If there is a high likelihood of encountering uterine torsion during cesarean section, for example a very large fibroid or a severe uterine malformation is present, a midline laparotomy can be considered. If necessary, the incision can be extended to gain a better view of the anatomy and create more room for manipulations [1]. If torsion is encountered or suspected during surgery, extensive inspection is necessary before performing the hysterotomy to prevent damage to the major vessels or surrounding organs.

A posterior hysterotomy is an alternative when confronted with an inaccessible anterior uterine segment [[3], [4], [5], [6], [7], [8], [9]]. In patients where a hysterotomy was performed in an unusual location, a repeat cesarean section should be discussed in future pregnancies, as the risk of rupture of those uterine scars is unclear [5,7].

Acknowledgments

Contributors

Matthias Boogaerts was involved in the patient's care during surgery and hospitalization, and in drafting and revising the article to the final form as submitted.
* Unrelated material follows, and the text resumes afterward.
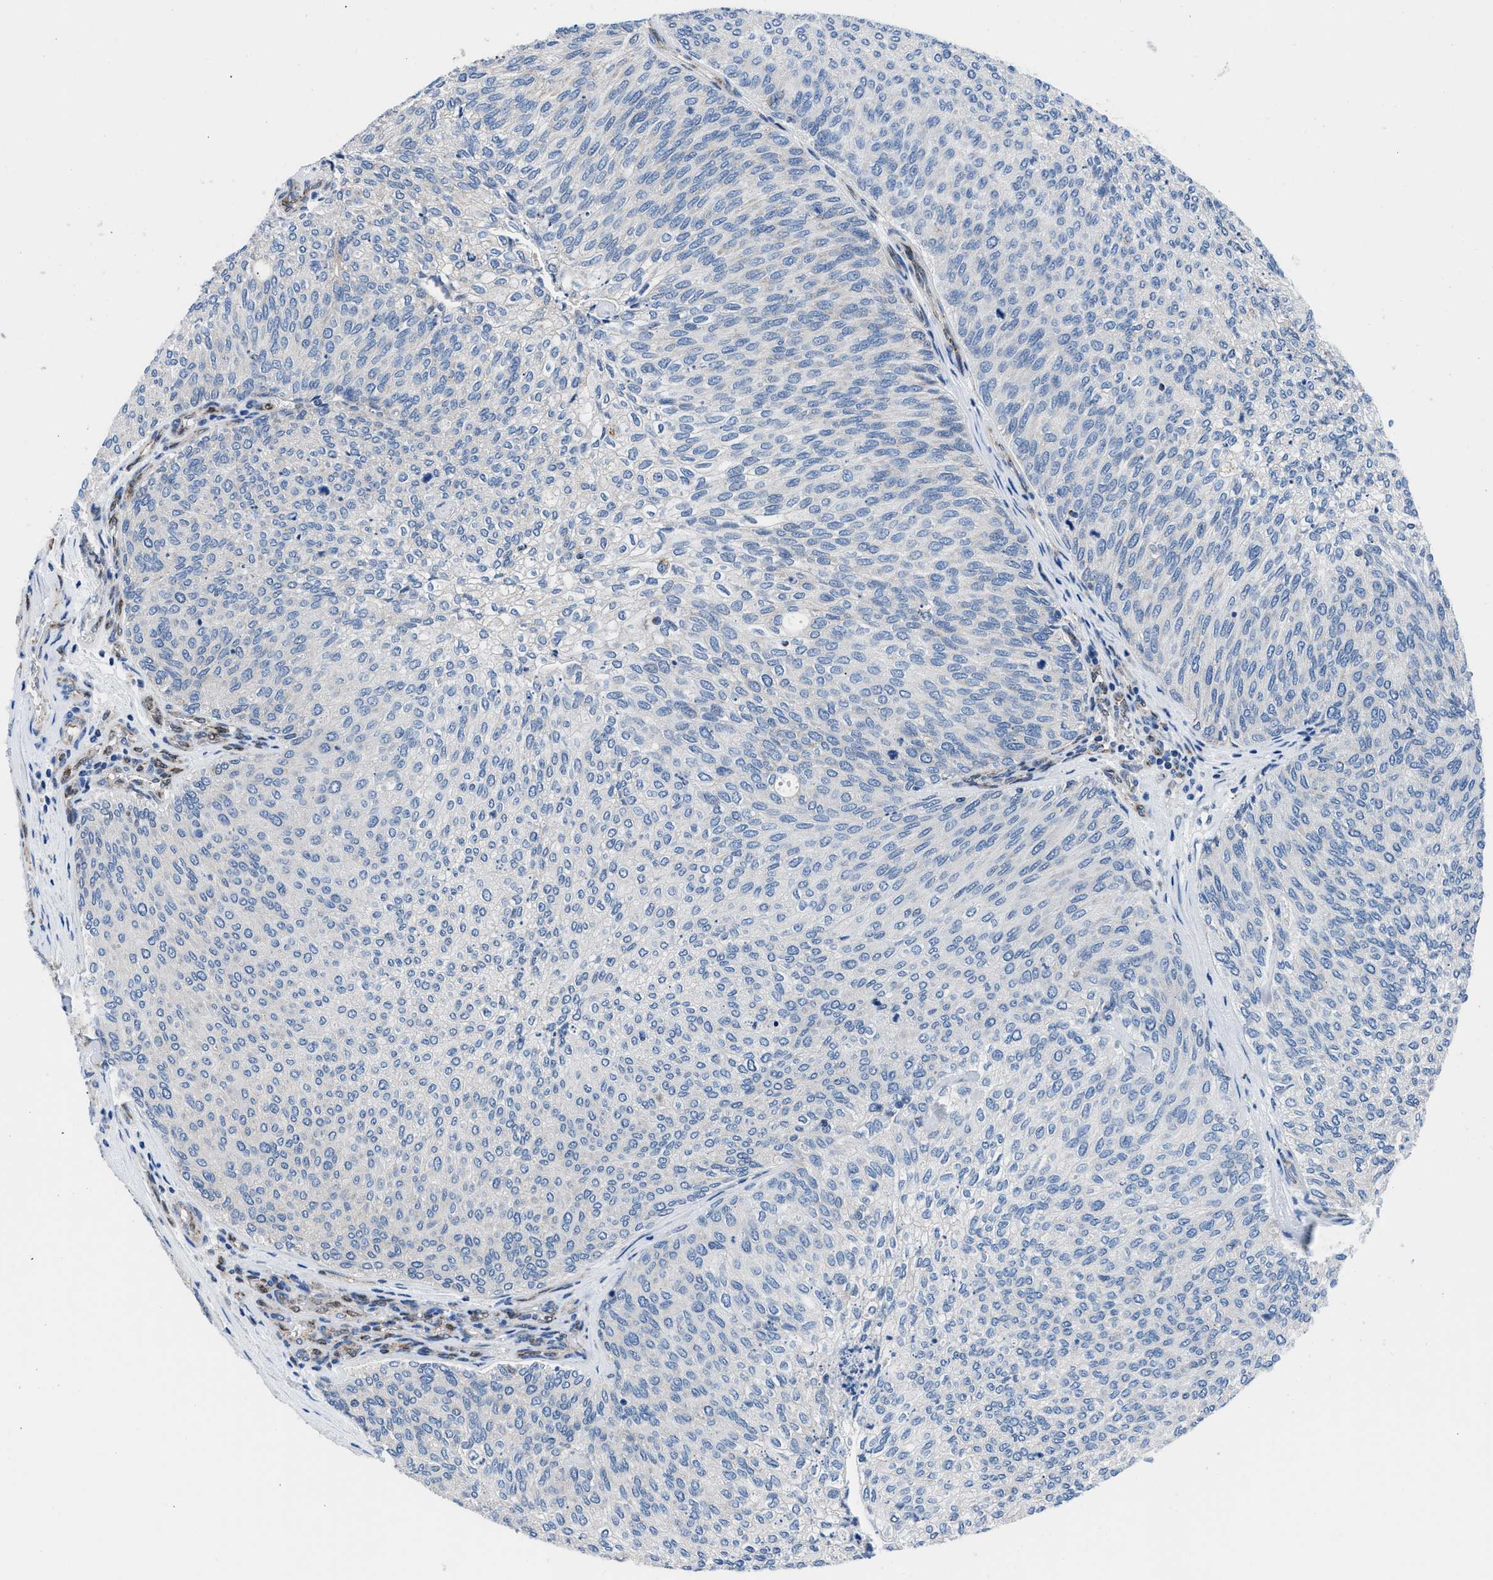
{"staining": {"intensity": "negative", "quantity": "none", "location": "none"}, "tissue": "urothelial cancer", "cell_type": "Tumor cells", "image_type": "cancer", "snomed": [{"axis": "morphology", "description": "Urothelial carcinoma, Low grade"}, {"axis": "topography", "description": "Urinary bladder"}], "caption": "Tumor cells show no significant protein positivity in urothelial carcinoma (low-grade). (Immunohistochemistry (ihc), brightfield microscopy, high magnification).", "gene": "LMO2", "patient": {"sex": "female", "age": 79}}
Kathleen Wuyts was involved in the patient's care during hospitalization, and in revising the article to the final form as submitted.

Henri Joos was involved in the patient's care during surgery and hospitalization, and in revising the article to the final form as submitted.

All authors made a substantive contribution to the material submitted for publication.

Funding

The authors received no funding from an external source for the publication of this case report.

Patient consent

Obtained.

Provenance and peer review

This article was not commissioned and was peer reviewed.

Acknowledgments

Conflict of interest statement

The authors declare that they have no conflict of interest regarding the publication of this case report.